__PASSAGE PROVIDED__:
★ ★ ★ ★ ★ ★ ★

Restrictions eventually lifted, and he returned to New York armed with a newfound sense of his audience. After he booked “SNL,” he bumped into Murray at a party, where Hernández told him about their first encounter. “He was like, ‘OK. That’s — yeah, man,’” Hernández says, laughing, because clearly Murray didn’t remember. “He was so nice though.”
In addition to Murray, Murphy and Seinfeld, he has a long list of comedians that he looks to as references: Steve Harvey, Cedric the Entertainer, Kevin Hart, Bernie Mac. “I want to be as successful as those guys,” he says, “but I’m gonna be the Hispanic version.”
Though Hernández is still perfecting his style, he insists that he never wants to do “super vulgar comedy.” His Chalamet rap is, perhaps, as “bad” as it gets — and even then, the joke is that he’s really a sweetheart. As “Saturday Night Live” braces for a polarizing presidential election, he also gives a wide berth to politics. “I just try to stay happy and positive,” he says. “I don’t like the drama of it all.”
Then there’s Chappelle, whose recent remarks from his Netflix special “The Closer” were criticized by some as hostile toward transgender people. Hernández’s work with the comedian on “SNL” led to a couple gigs opening for Chappelle; he’s spent time with the comedian’s family too.
“I have no problem with somebody that has a problem with Chappelle,” Hernández says. “I love everybody: I love Dave, and I love anybody that’s mad at Dave.”
That’s a line that may get trickier to walk as the attention on Hernández grows and as “SNL” digs into the Trump-Harris battle. But, for now, he seems comfortable. After all, if the road to success is tough to navigate, it’s good to have a few famous friends to call for help.

★ ★ ★ ★ ★ ★ ★

__DATA BLOCK__:

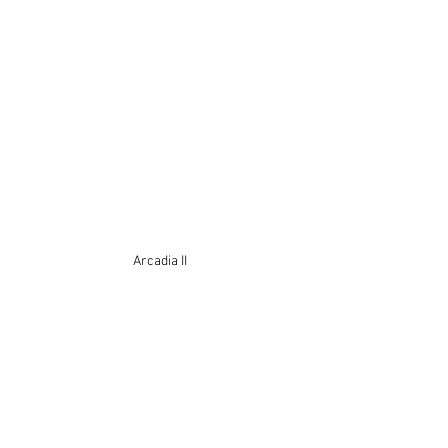
Arcadia II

★ ★ ★ ★ ★ ★ ★

__EXERCISE DETAILS__:
In the passage about Hernández, what kind of comedy does he insist he never wants to do?

__EXERCISE RESULT__:
Super vulgar comedy.